TEXT BLOCK below:

Best-known for being a core member of the thrilling Canadian art-punk collective Crack Cloud, Daniel Robertson emerges this year with a new project, Peace Chord. It’s quite a gear change, revealing a far more minimalist and restrained impulse than he’s hinted at before.

Throughout the album’s seven tracks, the key elements of voice and reverberating piano chords strike an understated and intimate mood. Indeed, the ruminations on the theme of introspection, self-reflection and grief make Peace Chord the archetypal album to come out of lockdown.

Contemplative opener Seventy Times Seven sets the tone, with Robertson’s zephyr-like vocals exploring love and trauma over haunting piano. The poignant Empty in This House, with its overlaid and lingering vocals, feels reminiscent of Frank Ocean’s seminal Pink + White while Juno is a slow building and emotive instrumental in the Erased Tapes vein.

End of TEXT BLOCK.

▶ **PROBLEM TO SOLVE**:
Write the next part of the Peace Chord review, picking up after its final sentence. The rows have nothing to do with the Peace Chord review.

EXTRACTED RECORDS below:

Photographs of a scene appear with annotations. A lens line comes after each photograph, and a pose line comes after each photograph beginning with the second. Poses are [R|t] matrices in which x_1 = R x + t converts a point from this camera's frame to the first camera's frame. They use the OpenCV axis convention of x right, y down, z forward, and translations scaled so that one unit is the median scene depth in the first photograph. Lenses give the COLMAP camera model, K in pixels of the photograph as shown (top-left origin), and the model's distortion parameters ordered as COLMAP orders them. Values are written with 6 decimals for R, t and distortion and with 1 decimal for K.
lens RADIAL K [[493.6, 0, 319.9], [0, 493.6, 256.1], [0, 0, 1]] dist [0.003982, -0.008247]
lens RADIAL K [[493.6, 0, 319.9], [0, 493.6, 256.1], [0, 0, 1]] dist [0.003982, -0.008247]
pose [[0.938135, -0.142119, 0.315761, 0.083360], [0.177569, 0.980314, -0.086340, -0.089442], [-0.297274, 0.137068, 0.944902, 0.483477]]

End of EXTRACTED RECORDS.
EXTRACTED RECORDS below:

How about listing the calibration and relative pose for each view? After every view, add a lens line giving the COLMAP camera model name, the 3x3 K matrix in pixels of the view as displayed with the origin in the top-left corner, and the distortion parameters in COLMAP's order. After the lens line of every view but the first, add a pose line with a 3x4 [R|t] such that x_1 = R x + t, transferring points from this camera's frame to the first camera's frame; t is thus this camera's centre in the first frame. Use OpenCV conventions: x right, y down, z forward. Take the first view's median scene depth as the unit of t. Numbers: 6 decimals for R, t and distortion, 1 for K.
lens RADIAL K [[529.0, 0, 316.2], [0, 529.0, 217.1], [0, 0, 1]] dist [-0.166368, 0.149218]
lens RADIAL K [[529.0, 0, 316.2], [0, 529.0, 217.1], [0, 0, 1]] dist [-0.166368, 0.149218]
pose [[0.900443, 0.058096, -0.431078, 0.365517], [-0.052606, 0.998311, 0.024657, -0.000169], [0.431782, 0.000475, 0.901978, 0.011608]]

End of EXTRACTED RECORDS.
EXTRACTED RECORDS below:

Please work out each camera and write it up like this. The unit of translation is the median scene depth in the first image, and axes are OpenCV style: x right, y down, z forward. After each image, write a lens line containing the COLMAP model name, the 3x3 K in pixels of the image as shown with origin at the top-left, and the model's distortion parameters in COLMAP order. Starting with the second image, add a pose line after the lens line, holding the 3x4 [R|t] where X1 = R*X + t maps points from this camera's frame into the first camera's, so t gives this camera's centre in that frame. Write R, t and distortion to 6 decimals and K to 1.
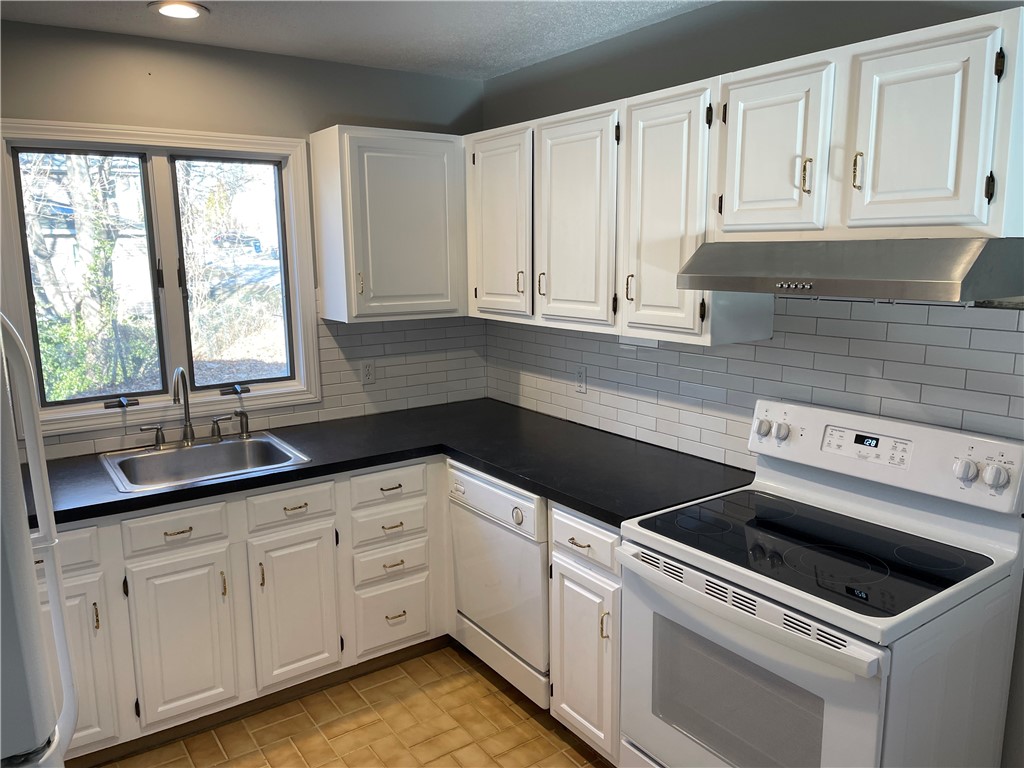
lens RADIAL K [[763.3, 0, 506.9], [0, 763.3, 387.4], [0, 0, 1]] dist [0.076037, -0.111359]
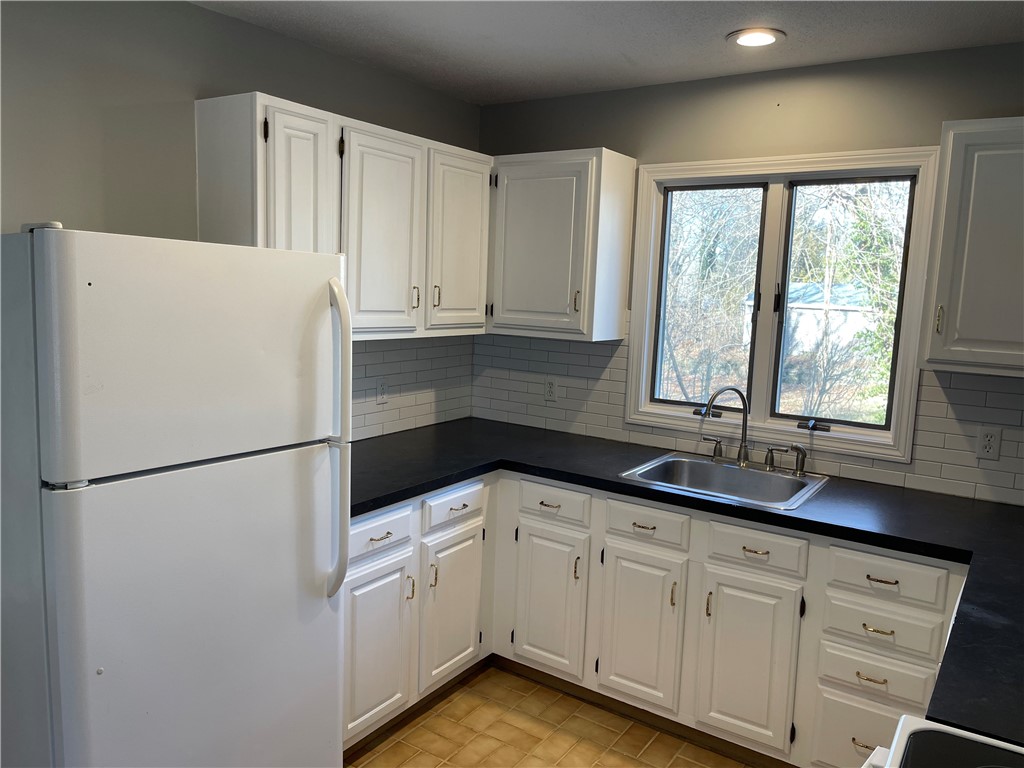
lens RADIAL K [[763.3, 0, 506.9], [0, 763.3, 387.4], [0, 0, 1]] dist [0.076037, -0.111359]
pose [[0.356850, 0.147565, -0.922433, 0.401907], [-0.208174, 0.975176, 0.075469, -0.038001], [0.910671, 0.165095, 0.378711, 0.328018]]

End of EXTRACTED RECORDS.

▶ **OUTPUT FOR THIS EXERCISE**:
While soothing vocals and celestial instrumentation are the order of the day on Peace Chord, there are moments, as on the horizon-skimming Spectral Processor, where Robertson’s use of vintage synths create a different, harsher mood altogether. Do these risk destroying the atmospheres that have been so carefully drawn? Perhaps. Still, what stands out in Peace Chord is the delicate fragility of Robertson’s sound worlds, encapsulating the ethereal serenity that the album’s title suggests.